Picturesque Laveno-Mombello is yet another town in Lake Maggiore that is worth adding to your itinerary, particularly for two attractions.
Firstly, the impressive Hermitage of Santa Caterina del Sasso which was built in the 13th century catches your eye when coming by boat. Sitting on the steep rock side, there are 80 steps to reach it if you disembark by boat. You can also drive there, which will leave you on the top of 240 steps leading down to the hermitage – or you can ride the elevator. Note that the complex is only open in the morning.
The other attraction of Laveno-Mombello is the unique open-air “bucket gondola” taking you up to Sasso del Ferro where you get spoiled by yet another epic view of the lake.
-Getting to Laveno-Mombello from Milan: There are hourly trains from Milan Cadorna to Laveno-Mombello Lago, taking approximately 1 hour 40.
One of the best things to do on Lake Maggiore is to wander the cobblestoned streets of Luino where you will come by traditional markets. It is the birthplace of Piero Chiara and there is even a street in the town named after the writer.
Luino is famed for its emblematic pastel-colored houses and cute cafés and restaurants and makes for the perfect place to grab lunch while touring Lake Maggiore.
If you plan on exploring the Swiss part of the lake, Luino is the natural stop close to the border.
-Getting to Luino from Milan: There are a couple of direct trains a day from Milan Porta Garibaldi to Luino, taking 1 hour 40. Otherwise you’ll have to change trains in Gallarate, adding about 15/20 minutes to your journey time.

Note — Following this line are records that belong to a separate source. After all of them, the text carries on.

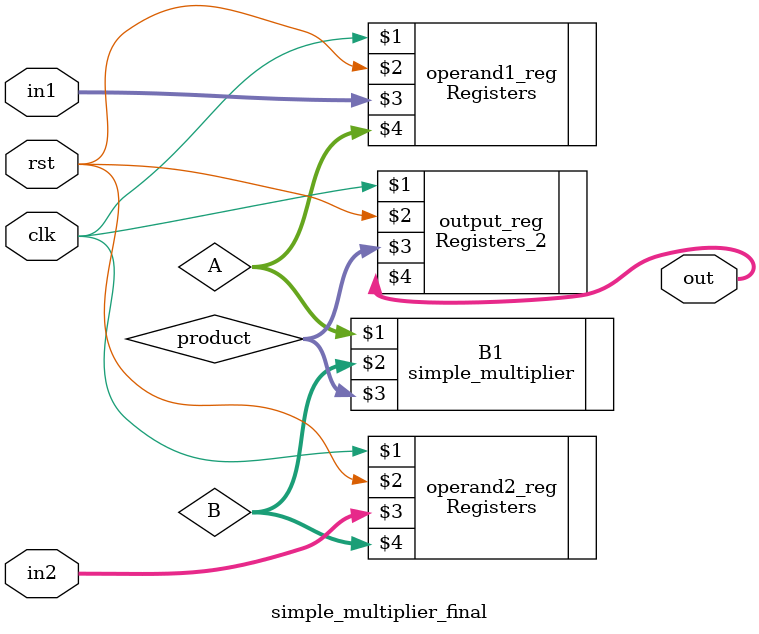
<source format=v>

module simple_multiplier_final (
    input clk,
    input rst,
    input [31:0] in1,
    input [31:0] in2,
    output  [63:0]  out
);


wire [31:0]A;
wire [31:0]B;
wire [63:0]product;


Registers  operand1_reg (clk,rst,in1,A); 
Registers  operand2_reg (clk,rst,in2,B); 

simple_multiplier B1  (A,B,product);
    
Registers_2  output_reg (clk,rst,product,out); 




endmodule
</source>
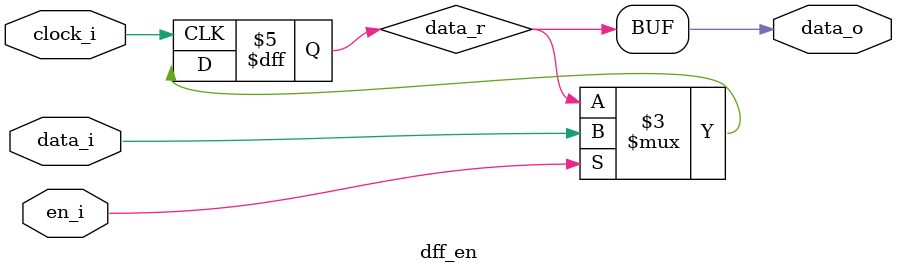
<source format=v>
module dff_en #(parameter width_p = 1, harden_p = 1, strength_p = 1)
  (input clock_i,
   input [width_p-1:0] data_i,
   input en_i,
   output reg [width_p-1:0] data_o);

  reg [width_p-1:0] data_r;

  always @(posedge clock_i) begin
    if (en_i) begin
      data_r <= data_i;
    end
  end

  always @* begin
    data_o <= data_r;
  end

endmodule
</source>
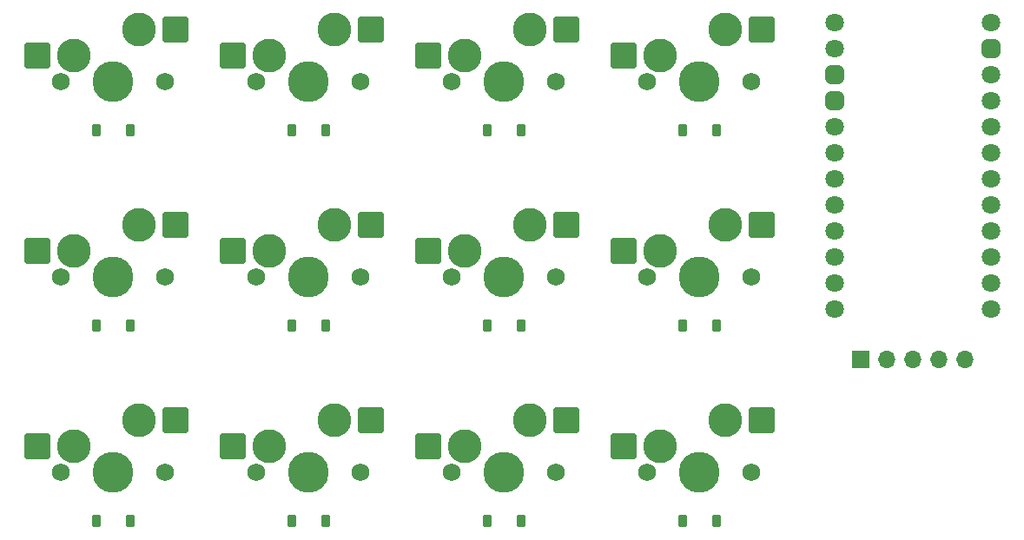
<source format=gbr>
%TF.GenerationSoftware,KiCad,Pcbnew,7.0.6-7.0.6~ubuntu22.10.1*%
%TF.CreationDate,2023-08-12T22:12:45-04:00*%
%TF.ProjectId,ZachEKeyboard,5a616368-454b-4657-9962-6f6172642e6b,rev?*%
%TF.SameCoordinates,Original*%
%TF.FileFunction,Soldermask,Bot*%
%TF.FilePolarity,Negative*%
%FSLAX46Y46*%
G04 Gerber Fmt 4.6, Leading zero omitted, Abs format (unit mm)*
G04 Created by KiCad (PCBNEW 7.0.6-7.0.6~ubuntu22.10.1) date 2023-08-12 22:12:45*
%MOMM*%
%LPD*%
G01*
G04 APERTURE LIST*
G04 Aperture macros list*
%AMRoundRect*
0 Rectangle with rounded corners*
0 $1 Rounding radius*
0 $2 $3 $4 $5 $6 $7 $8 $9 X,Y pos of 4 corners*
0 Add a 4 corners polygon primitive as box body*
4,1,4,$2,$3,$4,$5,$6,$7,$8,$9,$2,$3,0*
0 Add four circle primitives for the rounded corners*
1,1,$1+$1,$2,$3*
1,1,$1+$1,$4,$5*
1,1,$1+$1,$6,$7*
1,1,$1+$1,$8,$9*
0 Add four rect primitives between the rounded corners*
20,1,$1+$1,$2,$3,$4,$5,0*
20,1,$1+$1,$4,$5,$6,$7,0*
20,1,$1+$1,$6,$7,$8,$9,0*
20,1,$1+$1,$8,$9,$2,$3,0*%
G04 Aperture macros list end*
%ADD10C,1.800000*%
%ADD11RoundRect,0.450000X-0.450000X-0.450000X0.450000X-0.450000X0.450000X0.450000X-0.450000X0.450000X0*%
%ADD12R,1.700000X1.700000*%
%ADD13O,1.700000X1.700000*%
%ADD14C,3.300000*%
%ADD15RoundRect,0.250000X1.025000X1.000000X-1.025000X1.000000X-1.025000X-1.000000X1.025000X-1.000000X0*%
%ADD16C,1.750000*%
%ADD17C,3.987800*%
%ADD18RoundRect,0.225000X-0.225000X-0.375000X0.225000X-0.375000X0.225000X0.375000X-0.225000X0.375000X0*%
G04 APERTURE END LIST*
D10*
%TO.C,U1*%
X141763750Y-58578750D03*
X141763750Y-61118750D03*
D11*
X141763750Y-63658750D03*
X141763750Y-66198750D03*
D10*
X141763750Y-68738750D03*
X141763750Y-71278750D03*
X141763750Y-73818750D03*
X141763750Y-76358750D03*
X141763750Y-78898750D03*
X141763750Y-81438750D03*
X141763750Y-83978750D03*
X141763750Y-86518750D03*
X157003750Y-58578750D03*
D11*
X157003750Y-61118750D03*
D10*
X157003750Y-63658750D03*
X157003750Y-66198750D03*
X157003750Y-68738750D03*
X157003750Y-71278750D03*
X157003750Y-73818750D03*
X157003750Y-76358750D03*
X157003750Y-78898750D03*
X157003750Y-81438750D03*
X157003750Y-83978750D03*
X157003750Y-86518750D03*
%TD*%
D12*
%TO.C,J1*%
X144333750Y-91415000D03*
D13*
X146873750Y-91415000D03*
X149413750Y-91415000D03*
X151953750Y-91415000D03*
X154493750Y-91415000D03*
%TD*%
D14*
%TO.C,MX12*%
X131127500Y-97313750D03*
D15*
X134677500Y-97313750D03*
X121227500Y-99853750D03*
D14*
X124777500Y-99853750D03*
D16*
X123507500Y-102393750D03*
D17*
X128587500Y-102393750D03*
D16*
X133667500Y-102393750D03*
%TD*%
D14*
%TO.C,MX11*%
X112077500Y-97313750D03*
D15*
X115627500Y-97313750D03*
X102177500Y-99853750D03*
D14*
X105727500Y-99853750D03*
D16*
X104457500Y-102393750D03*
D17*
X109537500Y-102393750D03*
D16*
X114617500Y-102393750D03*
%TD*%
D14*
%TO.C,MX10*%
X93027500Y-97313750D03*
D15*
X96577500Y-97313750D03*
X83127500Y-99853750D03*
D14*
X86677500Y-99853750D03*
D16*
X85407500Y-102393750D03*
D17*
X90487500Y-102393750D03*
D16*
X95567500Y-102393750D03*
%TD*%
D14*
%TO.C,MX9*%
X73977500Y-97313750D03*
D15*
X77527500Y-97313750D03*
X64077500Y-99853750D03*
D14*
X67627500Y-99853750D03*
D16*
X66357500Y-102393750D03*
D17*
X71437500Y-102393750D03*
D16*
X76517500Y-102393750D03*
%TD*%
D14*
%TO.C,MX8*%
X131127500Y-78263750D03*
D15*
X134677500Y-78263750D03*
X121227500Y-80803750D03*
D14*
X124777500Y-80803750D03*
D16*
X123507500Y-83343750D03*
D17*
X128587500Y-83343750D03*
D16*
X133667500Y-83343750D03*
%TD*%
D14*
%TO.C,MX7*%
X112077500Y-78263750D03*
D15*
X115627500Y-78263750D03*
X102177500Y-80803750D03*
D14*
X105727500Y-80803750D03*
D16*
X104457500Y-83343750D03*
D17*
X109537500Y-83343750D03*
D16*
X114617500Y-83343750D03*
%TD*%
D14*
%TO.C,MX6*%
X93027500Y-78263750D03*
D15*
X96577500Y-78263750D03*
X83127500Y-80803750D03*
D14*
X86677500Y-80803750D03*
D16*
X85407500Y-83343750D03*
D17*
X90487500Y-83343750D03*
D16*
X95567500Y-83343750D03*
%TD*%
D14*
%TO.C,MX5*%
X73977500Y-78263750D03*
D15*
X77527500Y-78263750D03*
X64077500Y-80803750D03*
D14*
X67627500Y-80803750D03*
D16*
X66357500Y-83343750D03*
D17*
X71437500Y-83343750D03*
D16*
X76517500Y-83343750D03*
%TD*%
D14*
%TO.C,MX4*%
X131127500Y-59213750D03*
D15*
X134677500Y-59213750D03*
X121227500Y-61753750D03*
D14*
X124777500Y-61753750D03*
D16*
X123507500Y-64293750D03*
D17*
X128587500Y-64293750D03*
D16*
X133667500Y-64293750D03*
%TD*%
D14*
%TO.C,MX3*%
X112077500Y-59213750D03*
D15*
X115627500Y-59213750D03*
X102177500Y-61753750D03*
D14*
X105727500Y-61753750D03*
D16*
X104457500Y-64293750D03*
D17*
X109537500Y-64293750D03*
D16*
X114617500Y-64293750D03*
%TD*%
D14*
%TO.C,MX2*%
X93027500Y-59213750D03*
D15*
X96577500Y-59213750D03*
X83127500Y-61753750D03*
D14*
X86677500Y-61753750D03*
D16*
X85407500Y-64293750D03*
D17*
X90487500Y-64293750D03*
D16*
X95567500Y-64293750D03*
%TD*%
D14*
%TO.C,MX1*%
X73977500Y-59213750D03*
D15*
X77527500Y-59213750D03*
X64077500Y-61753750D03*
D14*
X67627500Y-61753750D03*
D16*
X66357500Y-64293750D03*
D17*
X71437500Y-64293750D03*
D16*
X76517500Y-64293750D03*
%TD*%
D18*
%TO.C,D12*%
X126937500Y-107156250D03*
X130237500Y-107156250D03*
%TD*%
%TO.C,D11*%
X107887500Y-107156250D03*
X111187500Y-107156250D03*
%TD*%
%TO.C,D10*%
X88837500Y-107156250D03*
X92137500Y-107156250D03*
%TD*%
%TO.C,D9*%
X69787500Y-107156250D03*
X73087500Y-107156250D03*
%TD*%
%TO.C,D8*%
X126937500Y-88106250D03*
X130237500Y-88106250D03*
%TD*%
%TO.C,D7*%
X107887500Y-88106250D03*
X111187500Y-88106250D03*
%TD*%
%TO.C,D6*%
X88837500Y-88106250D03*
X92137500Y-88106250D03*
%TD*%
%TO.C,D5*%
X69787500Y-88106250D03*
X73087500Y-88106250D03*
%TD*%
%TO.C,D4*%
X126937500Y-69056250D03*
X130237500Y-69056250D03*
%TD*%
%TO.C,D3*%
X107887500Y-69056250D03*
X111187500Y-69056250D03*
%TD*%
%TO.C,D2*%
X88837500Y-69056250D03*
X92137500Y-69056250D03*
%TD*%
%TO.C,D1*%
X69787500Y-69056250D03*
X73087500Y-69056250D03*
%TD*%
M02*

</source>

The quintessential town of Angera is mainly known for its hilltop castle, Rocca Borromeo di Angera. The castle complex includes structures from the 11th to the 17th centuries and splendid gardens.
Walk through opulent rooms decorated with exquisite paintings and frescoes. And do not miss out on the Doll and Toy Museum which also finds its place inside.
-Getting to Angera from Milan: First you’ll have to take a train to Sesto Calende – there are hourly departures from Milano Centrale and Milano Porta Garibaldi stations. At Sesto Calende, you can take a taxi or bus to Taino-Angera, just 10 km away.
Ascona is an enchanting town on the Swiss side of Lake Maggiore, recognized by its colorful houses lining the lakefront and often referred to as “The Pearl of Lake Maggiore”.
Other than strolling along the romantic promenade, Ascona is a wonderful place to do holiday shopping. In the narrow cobblestoned streets in the old town, you will find all sorts of shops.
From Ascona, you can also take a boat to discover the Brissago Islands. Of particular interest is the colorful Botanical Gardens of Ticino where more than 1700 plant species from across the world make out one of the most romanticized gardens in Lake Maggiore.
Locarno is also on the Swiss side of the lake, famous for its Film Festival that takes place every August, and popular for its delightful microclimate. There are plenty of things to do in this enchanting town where narrow cobblestoned streets lined with pastel-colored houses take you to animated squares.
Visit the 12th-century Visconteo Castle, stroll through the romantic and colorful Parco delle Camelie, and hop on the funicular to the Sanctuary of the Madonna del Sasso which is a popular pilgrimage site. From there, you will also be rewarded with sweeping views of Locarno and the lake.
-Getting to Locarno from Milan: There are direct trains between Milano Centrale and Locarno every two hours, taking 1 hour 50 in total. Alternatively, you’ll have to catch a train to Lugano and switch to a Locarno-bound train. If you love scenic train journeys, you can travel between Domodossola and Locarno along the Ferrovia Centovalli, a popular journey in autumn and winter and one of the best things to do in Italy in November! Just book ahead as trains sell out in advance.